====== Data excerpts ======
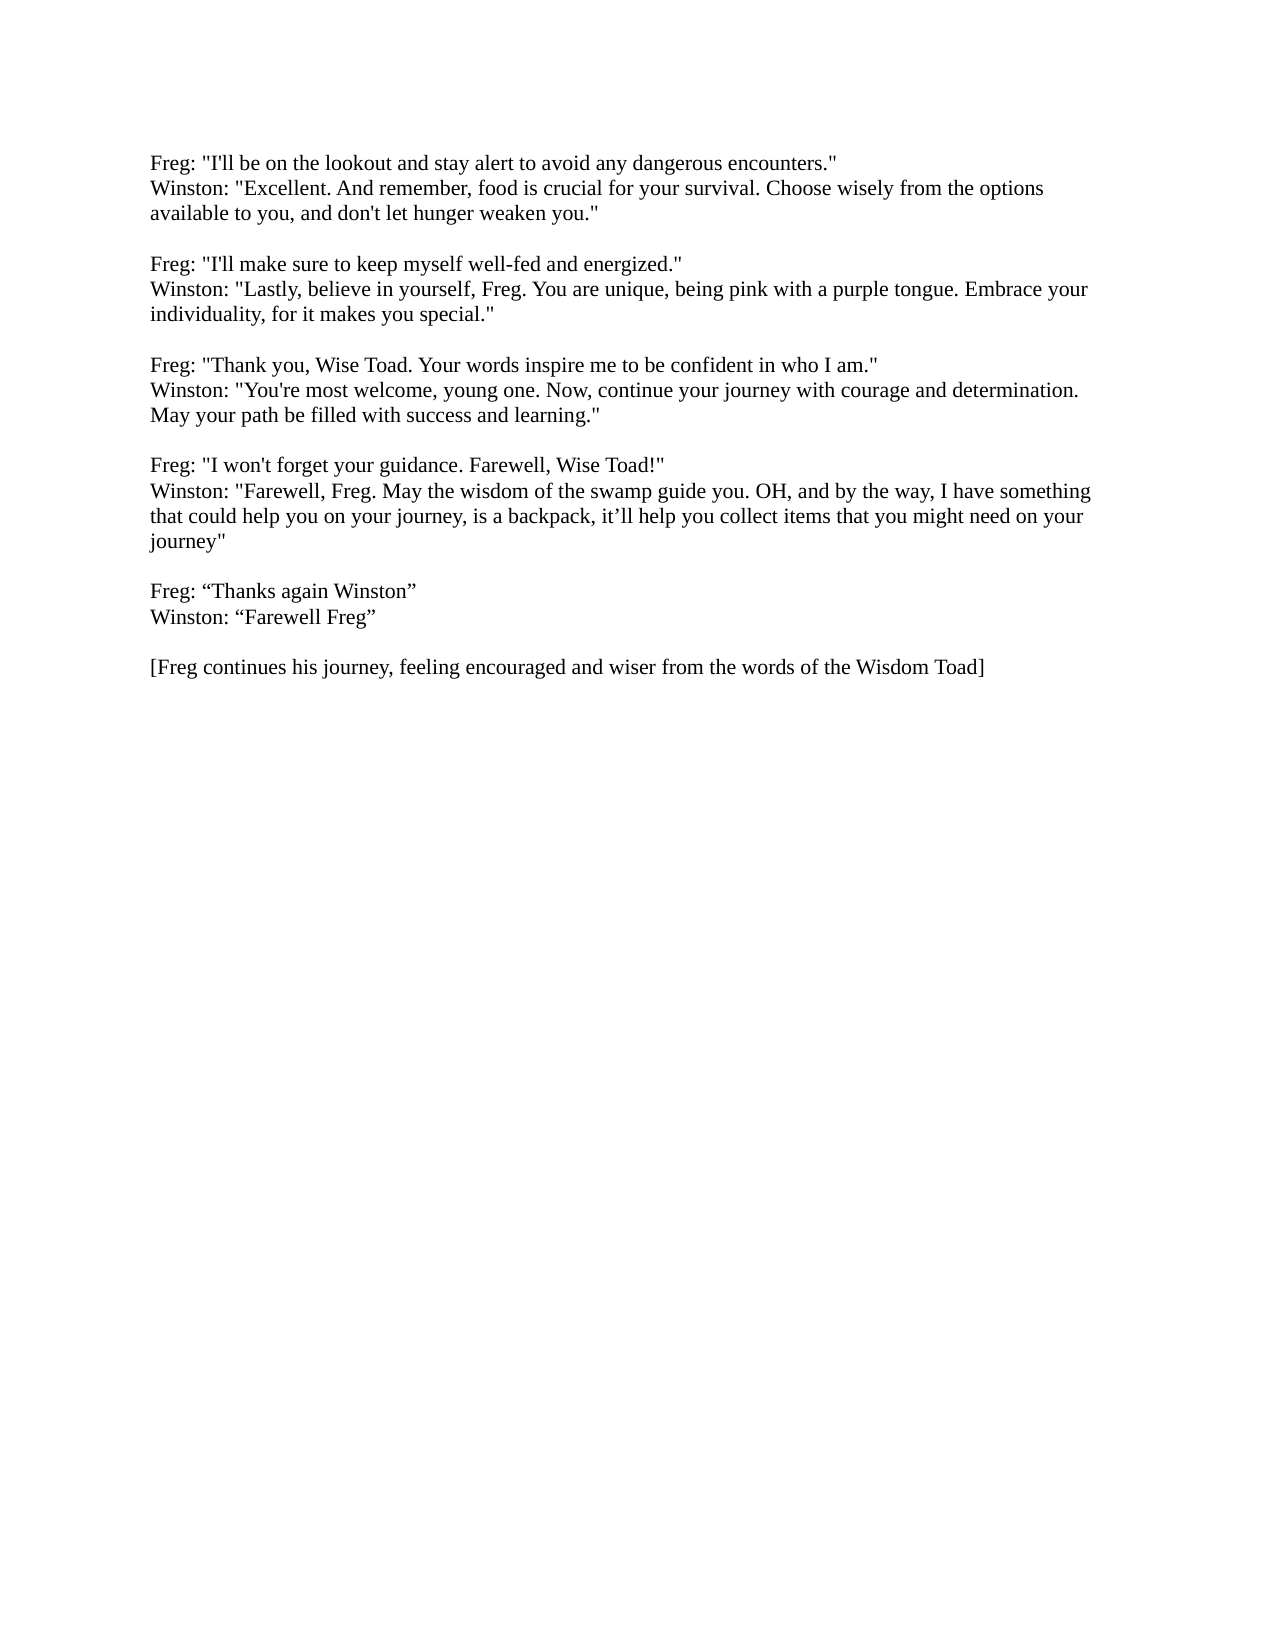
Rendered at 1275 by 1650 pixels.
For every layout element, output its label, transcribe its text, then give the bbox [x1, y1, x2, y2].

text Winston: "Farewell, Freg. May the wisdom of the swamp guide you. OH, and by the way, I have something that could help you on your journey, is a backpack, it’ll help you collect items that you might need on your journey" [150, 478, 1125, 553]
text [Freg continues his journey, feeling encouraged and wiser from the words of the Wisdom Toad] [150, 654, 1125, 679]
text Freg: "I won't forget your guidance. Farewell, Wise Toad!" [150, 452, 1125, 478]
text Freg: “Thanks again Winston” [150, 578, 1125, 604]
text Freg: "I'll be on the lookout and stay alert to avoid any dangerous encounters." [150, 150, 1125, 175]
text Freg: "Thank you, Wise Toad. Your words inspire me to be confident in who I am." [150, 352, 1125, 377]
text Winston: "Lastly, believe in yourself, Freg. You are unique, being pink with a purple tongue. Embrace your individuality, for it makes you special." [150, 276, 1125, 326]
text Winston: “Farewell Freg” [150, 604, 1125, 629]
text Winston: "You're most welcome, young one. Now, continue your journey with courage and determination. May your path be filled with success and learning." [150, 377, 1125, 427]
text Winston: "Excellent. And remember, food is crucial for your survival. Choose wisely from the options available to you, and don't let hunger weaken you." [150, 175, 1125, 226]
text Freg: "I'll make sure to keep myself well-fed and energized." [150, 251, 1125, 276]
======
# [Work order]
Leaving out the pictures, output each line above exactly as it is.

# [Result for this task]
Rendered at 1275 by 1650 pixels.
For every layout element, output its label, transcribe its text, then give the bbox [x1, y1, x2, y2].

text Winston: "Farewell, Freg. May the wisdom of the swamp guide you. OH, and by the way, I have something that could help you on your journey, is a backpack, it’ll help you collect items that you might need on your journey" [150, 478, 1125, 553]
text [Freg continues his journey, feeling encouraged and wiser from the words of the Wisdom Toad] [150, 654, 1125, 679]
text Freg: "I won't forget your guidance. Farewell, Wise Toad!" [150, 452, 1125, 478]
text Freg: “Thanks again Winston” [150, 578, 1125, 604]
text Freg: "I'll be on the lookout and stay alert to avoid any dangerous encounters." [150, 150, 1125, 175]
text Freg: "Thank you, Wise Toad. Your words inspire me to be confident in who I am." [150, 352, 1125, 377]
text Winston: "Lastly, believe in yourself, Freg. You are unique, being pink with a purple tongue. Embrace your individuality, for it makes you special." [150, 276, 1125, 326]
text Winston: “Farewell Freg” [150, 604, 1125, 629]
text Winston: "You're most welcome, young one. Now, continue your journey with courage and determination. May your path be filled with success and learning." [150, 377, 1125, 427]
text Winston: "Excellent. And remember, food is crucial for your survival. Choose wisely from the options available to you, and don't let hunger weaken you." [150, 175, 1125, 226]
text Freg: "I'll make sure to keep myself well-fed and energized." [150, 251, 1125, 276]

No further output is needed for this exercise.